• **What you will do**:
For each line below that holds "round", return the line as it stands.

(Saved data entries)
————————

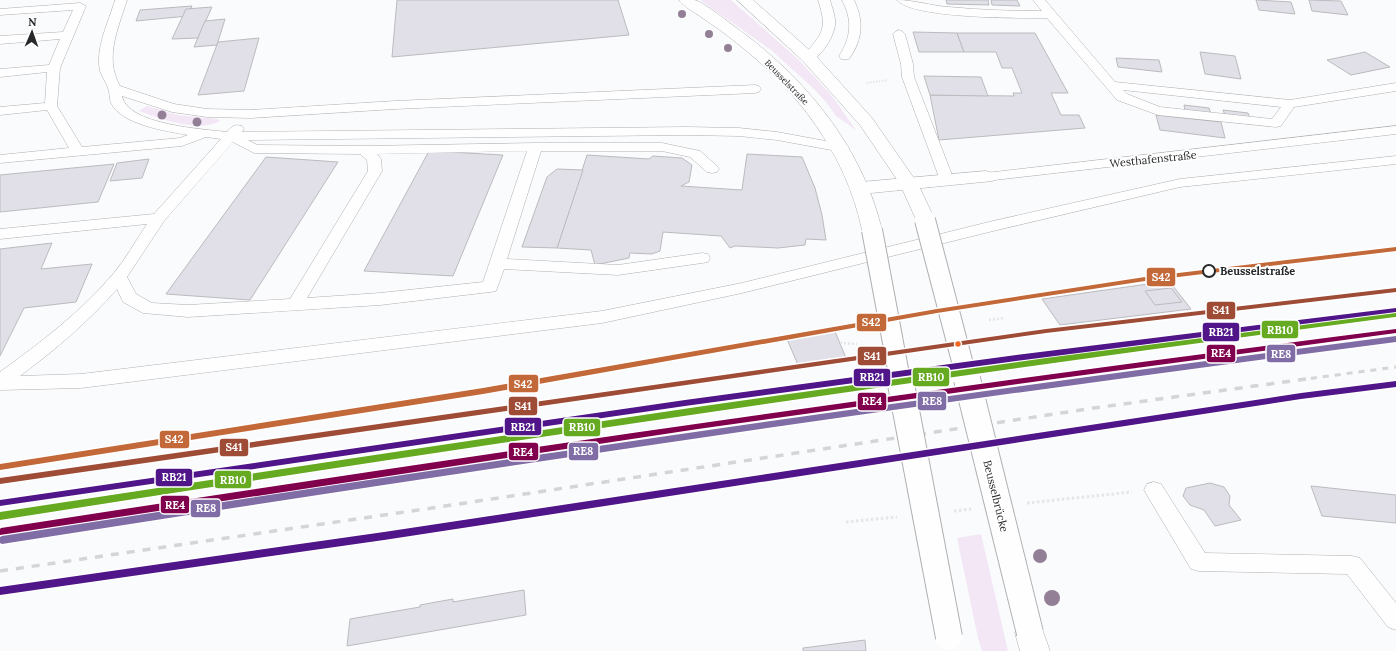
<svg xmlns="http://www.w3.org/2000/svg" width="1396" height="651" font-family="Lora,serif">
<rect width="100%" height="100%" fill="#fafbfd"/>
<g fill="#f3e7f6">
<path d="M700,0h31l68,60 33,36 24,34 -20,-14 -10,-14 -13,-14 -42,-38z"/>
<path d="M147,106l31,9 40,4 2,2c-21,12 -60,-2 -81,-10z"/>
<path d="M981,534l27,117h-26l-4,-13 -21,-100z"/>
</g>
<g fill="#e1e0e9" stroke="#babbbd">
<path d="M397,0h221l11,35 -237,22z"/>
<path d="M946,0h42l1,5 -42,-1z"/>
<path d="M991,0h26l3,6 -28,-1z"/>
<path d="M1256,0l35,2 4,12 -36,-4z"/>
<path d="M1309,0l32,1 7,14 -36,-4z"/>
<path d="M192,6l-4,10 -52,5 4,-11z"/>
<path d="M212,7l-14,31 -26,1 14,-30z"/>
<path d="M225,19l-8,26 -23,2 11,-26z"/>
<path d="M913,32l44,1 7,19h-45z"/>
<path d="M957,33h78l33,60h-17l10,22h18l6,13 -146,12 -9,-45 84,1 -1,-3h9l-10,-25h-10l-6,-16h-32z"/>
<path d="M259,38l-15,53 -46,4 20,-53z"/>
<path d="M1200,52l35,4 6,23 -36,-5z"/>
<path d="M1365,52l25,15 -39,8 -24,-15z"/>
<path d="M1116,58l43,2 3,12 -44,-5z"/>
<path d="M924,76l57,1 7,19 -58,-1z"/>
<path d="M1184,105l25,3 2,6 -26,-3z"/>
<path d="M1223,110l25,3 2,5 -25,-3z"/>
<path d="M1156,115l65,7 4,16 -65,-8z"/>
<path d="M429,151l74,4 -50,121 -89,-5z"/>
<path d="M747,154l55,3 13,31 7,27 4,25 -20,-1 -1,6 -27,3 -43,-2 -5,2 -9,-12 -58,-4 -3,19 -8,3 -22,-1 -1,5 -34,7 -4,-15 -34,-2 30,-93 62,4 4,-3 29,2 10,7 -3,17 -8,4 61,4z"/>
<path d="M266,157l72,5 -88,138 -84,-6z"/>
<path d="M149,159l-7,19 -32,3 7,-18z"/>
<path d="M114,164l-16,38 -98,10v-37z"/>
<path d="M557,169l26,1 -26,78 -35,-1 25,-70z"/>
<path d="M52,243l-11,26 51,-5 -16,38 -52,6 -24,48v-107z"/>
<path d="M1169,281l22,28 -131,16 -18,-26z"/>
<path d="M1171,288l11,14 -27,3 -10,-14z"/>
<path d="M834,329l12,29 -47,9 -13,-30z"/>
<path d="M1210,483l14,4 6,9 -1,9 12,15 -26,6 -11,-16 -14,-5 -7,-9 3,-8z"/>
<path d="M1311,486l85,9v28l-74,-7z"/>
<path d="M524,590l2,25 -179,31 3,-27 70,-12v-2l33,-6v3z"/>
<path d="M865,640l1,11h-63v-3z"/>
</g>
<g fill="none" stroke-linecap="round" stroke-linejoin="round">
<g stroke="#afafb1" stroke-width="1">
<g id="service">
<path d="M115,0h12c-9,29 -23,58 -7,86l54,18 33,5 44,1 144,-9 360,-16 4,1 2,3 -2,3 -4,1 -360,16 -144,9 -44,-1 -35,-5 -50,-16c5,29 81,33 105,36 5,-6 8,-8 15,-6l2,3 -2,3 444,-5 53,1 38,4 65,12 5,1 2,3 -2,3 -5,1 -65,-12 -38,-4 -53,-1 -438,5 9,5 107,1 171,-3h127l38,8 17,15 2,3 -2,3 -5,1 -5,-1 -17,-15 -28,-6h-121l-34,108 111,6 84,-12 6,1 2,4 -2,4 -6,1 -84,12 -114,-6 -8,22 -6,1 -110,13 -192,12 -45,-4 -20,-11 -6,-13c-29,33 -62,61 -97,87l61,-2 521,-63 140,-28 251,-62 187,-42 216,-23v8l-216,23 -187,44 -251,62 -140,30 -521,65 -81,2v-18c40,-29 81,-60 113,-98 13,-15 23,-34 34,-50l-147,15v-10l154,-15 67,-75 -15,-2 -24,9 -182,17v-8l69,-7 -22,-38 -47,5v-8l45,-4 2,-31 -47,5v-8l49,-4 11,-26 -60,5v-8l63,-4 10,-22 -73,5v-6l80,-6 6,3 -26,62 -3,38 25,41 98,-9 8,-3c-22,-4 -66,-10 -77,-32 -2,-5 -1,-10 -3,-15 -2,-6 -6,-11 -8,-17 -5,-23 9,-50 15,-71zM233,142l21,11 106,1 7,6 1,11 -78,128 -102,6 -36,-2 -16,-9 -9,-17 37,-56zM527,151l-44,131 -103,11 -73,5 75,-127 -1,-12 -4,-5z"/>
<path d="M818,0h12c2,8 6,16 5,25 -1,12 -17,39 -30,36l-2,-3c17,-25 26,-25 15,-58z"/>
<path d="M842,0h12c10,21 9,39 -5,59h-8l-2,-3c12,-19 14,-35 3,-56z"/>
<path d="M897,0c18,0 34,6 52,7 31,3 62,4 93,4l-9,-11h12l70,82 175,18 106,-17v8l-102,16 -13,19 -5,1 -118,-12 -41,-15 -70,-82c-26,0 -135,1 -150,-18zM1123,90l158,17 -9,12 -112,-12 -33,-13z"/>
<path d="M899,30l4,2 2,2 8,30 1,13 40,103 -2,3 -5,1 -5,-1 -2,-3 -38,-103 -1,-13 -8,-30 2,-2z"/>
<path d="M1396,126v8l-410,47 -5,-1 -2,-3 2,-3 5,-1z"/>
<path d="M1154,482l7,2 44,69 147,3 8,2 36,45v27l-8,-3 -41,-53 -148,-3 -8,-2 -47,-79 3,-6z"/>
</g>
</g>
<g stroke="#afafb1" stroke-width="1">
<path id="minor" d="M986,171l7,2 2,4 -2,4 -132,13 -7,-2 -2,-4 2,-4 7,-2z"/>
</g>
<g stroke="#afafb1" stroke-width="1">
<g id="secondary">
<path d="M679,0c5,0 10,0 15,0 8,1 33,21 41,27 69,49 127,119 147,203l-3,4 -7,2 -7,-2 -3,-4c-16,-76 -64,-139 -124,-186 -12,-10 -25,-19 -37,-27 -7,-5 -17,-10 -22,-17z"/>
<path d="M737,0h16l62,55 57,63 46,66 17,36 -3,4 -7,2 -7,-2 -18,-40 -40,-59 -57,-64z"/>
<path d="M1030,619l10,4 10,28h-30l-5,-18 5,-10z"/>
</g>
</g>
<path stroke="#e6e6e6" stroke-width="2" stroke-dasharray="1.5 1.5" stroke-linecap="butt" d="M867,83l21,-3"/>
<g stroke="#e6e6e6" stroke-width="2.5" stroke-dasharray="2 2" stroke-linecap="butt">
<path d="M989,320l16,-2"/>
<path d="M840,343l17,1"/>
</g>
<g stroke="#e6e6e6" stroke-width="3" stroke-dasharray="2.5 2.5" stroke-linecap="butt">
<path d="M1027,503l105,-11"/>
<path d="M954,511l17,-2"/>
<path d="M846,522l51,-5"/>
</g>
<use href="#service" fill="#fefeff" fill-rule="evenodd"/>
<use href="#minor" fill="#fefeff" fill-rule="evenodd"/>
<use href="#secondary" fill="#fefeff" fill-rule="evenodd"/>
<path stroke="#d5d5d6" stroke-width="3" stroke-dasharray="6 6" stroke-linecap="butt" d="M1299,380l97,-13"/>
<path stroke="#d5d5d6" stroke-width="3.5" stroke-dasharray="8 8" stroke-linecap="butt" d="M0,571l432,-63 662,-100 212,-29"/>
<g stroke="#afafb1" stroke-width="22" stroke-linecap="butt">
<g id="secondary-bridge-far1">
<path d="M925,220l42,160"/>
<path d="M872,230l28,150"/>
</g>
</g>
<g stroke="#afafb1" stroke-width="28" stroke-linecap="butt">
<g id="secondary-bridge">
<path d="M900,379l49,258"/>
<path d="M967,379l63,254"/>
</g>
</g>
<use href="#secondary-bridge-far1" stroke="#fefeff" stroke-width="20"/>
<use href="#secondary-bridge" stroke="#fefeff" stroke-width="26"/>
<g stroke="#fff" stroke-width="3">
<g id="rail-1">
<path d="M1396,308v4l-372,48 -339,46 -685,100v-6l685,-100 339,-46z"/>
<path d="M1396,381v6l-95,12 -917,141 -384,55v-8l384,-55 917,-139z"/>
</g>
</g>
<g stroke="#fff" stroke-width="3">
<path id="rail-2" d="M1396,329v4l-349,47 -349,49 -698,106v-6l1,-1c464,-72 929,-140 1395,-199z"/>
</g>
<g stroke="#fff" stroke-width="3">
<path id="rail-3" d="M1396,313v4h-1c-466,61 -931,130 -1395,203v-8l348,-53 349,-52 349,-49z"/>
</g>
<g stroke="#fff" stroke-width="3">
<path id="rail-4" d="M1396,336v6c-466,60 -930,129 -1394,202l-2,-1v-6l2,-1c464,-72 928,-140 1394,-200z"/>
</g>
<g stroke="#fff" stroke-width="3">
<path id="rail-5" d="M1396,247v4l-251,30 -208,32 -454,81 -483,76v-6l483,-76 454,-79 208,-32z"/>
</g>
<g stroke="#fff" stroke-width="3">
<path id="rail-6" d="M1396,288v4l-350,41 -1046,151v-6l1046,-149z"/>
</g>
<use href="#rail-1" fill="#501689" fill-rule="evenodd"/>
<use href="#rail-2" fill="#80004d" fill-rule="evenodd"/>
<use href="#rail-3" fill="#6a2" fill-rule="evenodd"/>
<use href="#rail-4" fill="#816da6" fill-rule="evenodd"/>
<use href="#rail-5" fill="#c36939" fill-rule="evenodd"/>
<use href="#rail-6" fill="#9f4c37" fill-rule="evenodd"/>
</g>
<g fill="#938097">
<circle cx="682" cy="14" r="4"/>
<circle cx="709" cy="34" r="4"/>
<circle cx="728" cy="48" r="4"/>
<circle cx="162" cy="115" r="4.5"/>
<circle cx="197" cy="122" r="4.5"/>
<circle cx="1040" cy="556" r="7"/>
<circle cx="1052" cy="598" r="8"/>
</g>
<circle fill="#fff" stroke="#27282a" stroke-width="2" cx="1209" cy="271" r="6"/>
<circle fill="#f26522" stroke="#fff" stroke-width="1.5" cx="958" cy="344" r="3.5"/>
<g text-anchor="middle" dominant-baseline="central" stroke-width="4" stroke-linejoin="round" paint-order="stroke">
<g font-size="9" fill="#27282a" stroke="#fff">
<text transform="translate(787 82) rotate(46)">Beusselstraße</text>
</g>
<g font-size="11" fill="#27282a" stroke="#fff">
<text transform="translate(1153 159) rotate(-6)">Westhafenstraße</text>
<text transform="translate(996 496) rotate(76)">Beusselbrücke</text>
</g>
<g font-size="11" font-weight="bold" fill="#27282a" stroke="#fff" text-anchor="start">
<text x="1220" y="271">Beusselstraße</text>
</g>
</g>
<g stroke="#fff" stroke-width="1.5">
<rect x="1146" y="267" width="30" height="20" rx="4" fill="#c36939"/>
<rect x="1206" y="301" width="30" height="19" rx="4" fill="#9f4c37"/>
<rect x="856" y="313" width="31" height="19" rx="4" fill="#c36939"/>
<rect x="1261" y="320" width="38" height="19" rx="4" fill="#6a2"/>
<rect x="1202" y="322" width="38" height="20" rx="4" fill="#501689"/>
<rect x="1206" y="344" width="30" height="19" rx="4" fill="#80004d"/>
<rect x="1266" y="344" width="30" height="19" rx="4" fill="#816da6"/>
<rect x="857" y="346" width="30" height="20" rx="4" fill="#9f4c37"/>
<rect x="912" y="367" width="38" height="20" rx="4" fill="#6a2"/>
<rect x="853" y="368" width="38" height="19" rx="4" fill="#501689"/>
<rect x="508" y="374" width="31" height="19" rx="4" fill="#c36939"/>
<rect x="917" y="391" width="30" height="20" rx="4" fill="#816da6"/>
<rect x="857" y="392" width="30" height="19" rx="4" fill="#80004d"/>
<rect x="508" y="396" width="30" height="20" rx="4" fill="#9f4c37"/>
<rect x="504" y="417" width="38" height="19" rx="4" fill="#501689"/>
<rect x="563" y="418" width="38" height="19" rx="4" fill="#6a2"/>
<rect x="159" y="430" width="31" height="19" rx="4" fill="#c36939"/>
<rect x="219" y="438" width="30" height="19" rx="4" fill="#9f4c37"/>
<rect x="568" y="442" width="31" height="19" rx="4" fill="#816da6"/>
<rect x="508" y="442" width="31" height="19" rx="4" fill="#80004d"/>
<rect x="155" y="468" width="38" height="19" rx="4" fill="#501689"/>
<rect x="214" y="470" width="38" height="19" rx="4" fill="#6a2"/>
<rect x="160" y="495" width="30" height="19" rx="4" fill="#80004d"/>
<rect x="190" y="499" width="31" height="19" rx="4" fill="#816da6"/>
</g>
<g font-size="11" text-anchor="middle" font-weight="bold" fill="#fff">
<text x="1161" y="281">S42</text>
<text x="1221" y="314">S41</text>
<text x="871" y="326">S42</text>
<text x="1280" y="334">RB10</text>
<text x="1221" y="336">RB21</text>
<text x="1221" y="357">RE4</text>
<text x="1281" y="358">RE8</text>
<text x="872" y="360">S41</text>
<text x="931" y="381">RB10</text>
<text x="872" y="381">RB21</text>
<text x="523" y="388">S42</text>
<text x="932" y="405">RE8</text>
<text x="872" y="405">RE4</text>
<text x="523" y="410">S41</text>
<text x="523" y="431">RB21</text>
<text x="582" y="431">RB10</text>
<text x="174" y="443">S42</text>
<text x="234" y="451">S41</text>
<text x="583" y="455">RE8</text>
<text x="523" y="456">RE4</text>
<text x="174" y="481">RB21</text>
<text x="233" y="484">RB10</text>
<text x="175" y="509">RE4</text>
<text x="206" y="512">RE8</text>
</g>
<g transform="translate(32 32) rotate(2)" stroke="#ffffff" stroke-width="3" paint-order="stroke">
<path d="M0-3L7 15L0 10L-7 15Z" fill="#27282a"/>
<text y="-6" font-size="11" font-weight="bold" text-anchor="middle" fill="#27282a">N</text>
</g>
</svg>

————————

• **Completed task**:
<g fill="none" stroke-linecap="round" stroke-linejoin="round">
<g text-anchor="middle" dominant-baseline="central" stroke-width="4" stroke-linejoin="round" paint-order="stroke">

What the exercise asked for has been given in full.